Military Embedded Systems

Naval Research Lab instruments mount successfully on ISS

News

March 27, 2017

Lisa Daigle

Assistant Managing Editor

Military Embedded Systems

Naval Research Lab instruments mount successfully on ISS
The ISS robotic arm grabbed the instruments to initiate installation. Photo credit: International Space Station.

WASHINGTON. The U.S. Naval Research Laboratory (NRL) reports that the International Space Station (ISS) has successfully installed NRL?s Limb-Imaging Ionospheric and Thermospheric Extreme Ultraviolet (UV) Spectrograph (LITES) and its Global Positioning System (GPS) Radio Occultation and Ultraviolet Photometer Co-located (GROUP-C) research instruments.

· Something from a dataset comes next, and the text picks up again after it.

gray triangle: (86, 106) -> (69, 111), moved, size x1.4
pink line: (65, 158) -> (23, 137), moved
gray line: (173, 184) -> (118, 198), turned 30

The NRL payload was delivered via SpaceX’s FALCON 9 rocket in mid-February and was retrieved by a robotic arm aboard the ISS. After several days' work on installation, payload managers and the DoD Space Test Program successfully performed tests to confirm that the instruments had been installed and were functioning properly. GROUP-C and LITES are mounted on the Department of Defense (DoD) Space Test Program's (STP) STP-H5 platform. The STP Houston branch built and managed the platform, which enables the mounting of  experiments outside the ISS and provides power and communications to those experiments.

According to LITES and GROUP-C officials, if the experiments operate at their full expected duration of two years, both will have a chance to interface with two major upcoming NASA missions: the Ionospheric Connection Explorer (ICON) and the Global-Scale Observations of the Limb and Disk (GOLD), both anticipated to launch during 2017.